Already running it? Don't re-create the folder or re-download the compose file — just pull the new release and restart from the same folder you first ran it in (that folder name is your Compose project, which keeps your cached model and history).

Prebuilt images (GHCR):

docker compose pull   # fetch the new release
docker compose up     # recreate containers with the new images

Built from source:

git pull
docker compose up --build

Then hard-refresh your browser (Ctrl/Cmd+Shift+R) so it loads the new UI.

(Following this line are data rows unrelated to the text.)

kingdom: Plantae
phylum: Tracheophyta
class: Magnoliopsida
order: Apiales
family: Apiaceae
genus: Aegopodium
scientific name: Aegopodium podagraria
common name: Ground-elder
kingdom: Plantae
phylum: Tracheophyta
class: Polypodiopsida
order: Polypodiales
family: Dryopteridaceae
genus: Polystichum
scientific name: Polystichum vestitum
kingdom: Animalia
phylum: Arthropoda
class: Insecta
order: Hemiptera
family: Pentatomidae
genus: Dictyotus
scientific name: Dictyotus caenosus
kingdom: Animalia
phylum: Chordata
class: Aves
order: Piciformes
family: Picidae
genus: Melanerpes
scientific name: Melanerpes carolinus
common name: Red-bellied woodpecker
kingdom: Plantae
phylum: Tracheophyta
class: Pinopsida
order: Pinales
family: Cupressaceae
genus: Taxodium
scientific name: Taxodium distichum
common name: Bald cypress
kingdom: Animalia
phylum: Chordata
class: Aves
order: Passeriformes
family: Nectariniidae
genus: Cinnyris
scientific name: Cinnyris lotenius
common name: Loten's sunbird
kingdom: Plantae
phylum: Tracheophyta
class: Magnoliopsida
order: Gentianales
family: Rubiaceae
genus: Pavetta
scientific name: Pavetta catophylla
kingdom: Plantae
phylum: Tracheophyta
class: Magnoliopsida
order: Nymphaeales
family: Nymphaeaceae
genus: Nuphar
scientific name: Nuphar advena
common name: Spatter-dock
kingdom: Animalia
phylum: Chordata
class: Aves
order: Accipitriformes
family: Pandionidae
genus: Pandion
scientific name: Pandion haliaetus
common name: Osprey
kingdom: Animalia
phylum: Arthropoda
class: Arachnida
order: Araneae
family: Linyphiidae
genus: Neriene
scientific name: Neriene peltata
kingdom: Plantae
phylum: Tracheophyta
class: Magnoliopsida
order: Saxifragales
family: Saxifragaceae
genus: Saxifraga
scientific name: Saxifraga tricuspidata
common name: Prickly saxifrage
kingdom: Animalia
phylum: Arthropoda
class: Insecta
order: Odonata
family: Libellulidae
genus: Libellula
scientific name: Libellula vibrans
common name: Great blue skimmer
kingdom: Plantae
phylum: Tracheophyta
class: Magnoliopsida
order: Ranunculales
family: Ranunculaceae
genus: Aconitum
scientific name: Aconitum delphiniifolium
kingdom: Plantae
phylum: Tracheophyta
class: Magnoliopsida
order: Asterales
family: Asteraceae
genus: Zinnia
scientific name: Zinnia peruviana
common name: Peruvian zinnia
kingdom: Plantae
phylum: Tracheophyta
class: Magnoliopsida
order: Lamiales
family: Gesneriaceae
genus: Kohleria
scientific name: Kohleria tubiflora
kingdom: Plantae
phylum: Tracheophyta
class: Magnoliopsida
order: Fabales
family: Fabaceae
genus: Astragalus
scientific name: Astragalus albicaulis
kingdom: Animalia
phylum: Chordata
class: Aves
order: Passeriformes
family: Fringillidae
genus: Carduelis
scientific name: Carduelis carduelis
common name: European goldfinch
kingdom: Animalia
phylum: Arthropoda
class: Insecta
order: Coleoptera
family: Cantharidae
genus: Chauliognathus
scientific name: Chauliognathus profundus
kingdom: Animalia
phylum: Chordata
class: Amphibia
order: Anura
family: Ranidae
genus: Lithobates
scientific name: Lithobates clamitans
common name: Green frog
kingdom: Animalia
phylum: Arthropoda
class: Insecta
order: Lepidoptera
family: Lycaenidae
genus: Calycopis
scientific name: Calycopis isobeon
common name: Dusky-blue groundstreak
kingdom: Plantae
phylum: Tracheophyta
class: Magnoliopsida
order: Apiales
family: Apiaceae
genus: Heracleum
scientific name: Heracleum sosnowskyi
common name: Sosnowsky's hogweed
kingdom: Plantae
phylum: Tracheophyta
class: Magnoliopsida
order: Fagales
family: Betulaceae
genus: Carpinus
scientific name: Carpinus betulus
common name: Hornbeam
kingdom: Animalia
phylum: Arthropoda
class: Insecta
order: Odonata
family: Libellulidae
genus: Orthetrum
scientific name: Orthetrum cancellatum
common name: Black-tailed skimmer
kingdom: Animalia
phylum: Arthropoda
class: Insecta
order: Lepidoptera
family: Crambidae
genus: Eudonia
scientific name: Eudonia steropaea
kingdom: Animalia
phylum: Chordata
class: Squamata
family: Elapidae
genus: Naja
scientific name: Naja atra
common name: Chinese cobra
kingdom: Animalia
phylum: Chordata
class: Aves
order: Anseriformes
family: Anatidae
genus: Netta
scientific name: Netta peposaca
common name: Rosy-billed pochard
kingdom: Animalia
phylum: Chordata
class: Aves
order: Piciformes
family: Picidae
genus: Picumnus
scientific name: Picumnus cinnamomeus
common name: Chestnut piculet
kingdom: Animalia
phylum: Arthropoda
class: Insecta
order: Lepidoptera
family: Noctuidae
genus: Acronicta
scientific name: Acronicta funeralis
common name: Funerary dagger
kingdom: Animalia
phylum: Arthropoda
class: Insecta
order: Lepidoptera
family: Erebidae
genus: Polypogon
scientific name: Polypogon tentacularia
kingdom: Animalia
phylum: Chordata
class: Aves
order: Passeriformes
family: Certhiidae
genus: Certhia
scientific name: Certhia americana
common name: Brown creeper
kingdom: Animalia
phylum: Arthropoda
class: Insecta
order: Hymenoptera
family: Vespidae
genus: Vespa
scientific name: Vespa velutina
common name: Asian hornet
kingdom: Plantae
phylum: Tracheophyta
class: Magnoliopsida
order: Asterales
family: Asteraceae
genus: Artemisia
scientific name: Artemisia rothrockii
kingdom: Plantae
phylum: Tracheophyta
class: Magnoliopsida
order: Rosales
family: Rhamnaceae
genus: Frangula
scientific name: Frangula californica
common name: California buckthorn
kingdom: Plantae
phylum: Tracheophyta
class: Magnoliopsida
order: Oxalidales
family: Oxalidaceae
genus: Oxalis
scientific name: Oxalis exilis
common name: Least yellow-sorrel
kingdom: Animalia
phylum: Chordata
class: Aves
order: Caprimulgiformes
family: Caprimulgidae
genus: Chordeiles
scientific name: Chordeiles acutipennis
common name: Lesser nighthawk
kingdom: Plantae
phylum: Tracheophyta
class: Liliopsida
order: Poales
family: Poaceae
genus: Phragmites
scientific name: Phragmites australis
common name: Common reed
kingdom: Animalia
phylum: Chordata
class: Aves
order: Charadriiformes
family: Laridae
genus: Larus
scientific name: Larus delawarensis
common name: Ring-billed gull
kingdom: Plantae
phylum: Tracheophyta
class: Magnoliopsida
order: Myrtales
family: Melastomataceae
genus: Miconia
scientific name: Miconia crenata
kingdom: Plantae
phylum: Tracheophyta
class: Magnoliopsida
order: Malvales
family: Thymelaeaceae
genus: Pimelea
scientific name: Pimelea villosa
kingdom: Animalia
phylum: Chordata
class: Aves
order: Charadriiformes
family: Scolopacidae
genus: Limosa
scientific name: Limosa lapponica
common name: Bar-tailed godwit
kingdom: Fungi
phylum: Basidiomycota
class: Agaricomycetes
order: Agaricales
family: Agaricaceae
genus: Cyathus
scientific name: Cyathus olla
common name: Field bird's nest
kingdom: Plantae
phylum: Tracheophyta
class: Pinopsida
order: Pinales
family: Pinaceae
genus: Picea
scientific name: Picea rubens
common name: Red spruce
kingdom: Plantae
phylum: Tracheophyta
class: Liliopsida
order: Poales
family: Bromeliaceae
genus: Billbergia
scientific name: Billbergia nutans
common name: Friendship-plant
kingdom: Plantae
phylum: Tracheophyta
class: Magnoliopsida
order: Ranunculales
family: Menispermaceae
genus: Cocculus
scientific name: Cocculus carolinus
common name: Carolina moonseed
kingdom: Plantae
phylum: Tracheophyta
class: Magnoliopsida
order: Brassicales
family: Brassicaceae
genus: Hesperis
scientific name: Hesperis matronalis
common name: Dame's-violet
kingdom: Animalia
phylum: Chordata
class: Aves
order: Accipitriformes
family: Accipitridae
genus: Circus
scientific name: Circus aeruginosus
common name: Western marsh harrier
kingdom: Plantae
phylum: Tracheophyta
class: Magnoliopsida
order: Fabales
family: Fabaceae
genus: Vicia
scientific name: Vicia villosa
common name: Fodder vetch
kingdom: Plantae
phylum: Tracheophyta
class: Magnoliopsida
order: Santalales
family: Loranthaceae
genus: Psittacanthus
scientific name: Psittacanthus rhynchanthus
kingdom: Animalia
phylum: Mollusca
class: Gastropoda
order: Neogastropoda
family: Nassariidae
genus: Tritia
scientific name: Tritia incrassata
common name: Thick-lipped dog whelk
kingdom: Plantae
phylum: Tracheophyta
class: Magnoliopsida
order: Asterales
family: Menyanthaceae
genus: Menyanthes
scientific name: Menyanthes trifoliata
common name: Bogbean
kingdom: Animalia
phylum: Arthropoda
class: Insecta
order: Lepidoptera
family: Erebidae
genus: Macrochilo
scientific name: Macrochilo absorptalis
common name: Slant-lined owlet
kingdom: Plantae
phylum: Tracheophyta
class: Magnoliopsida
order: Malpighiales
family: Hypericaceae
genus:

  • docker compose pull is required — up alone keeps the old cached latest image.
  • Running from a different folder creates a new Compose project with empty volumes, so it re-downloads the ~6GB model. Use the same folder to reuse the cache.
  • Pinned a version with LA_VERSION? Bump it (e.g. LA_VERSION=0.1.3) or remove it to track latest.

Development

See CONTRIBUTING.md for local dev (without Docker), commit conventions, and the test suite.

Acknowledgements

Built on NVIDIA's LocateAnything-3B. This project is not affiliated with or endorsed by NVIDIA.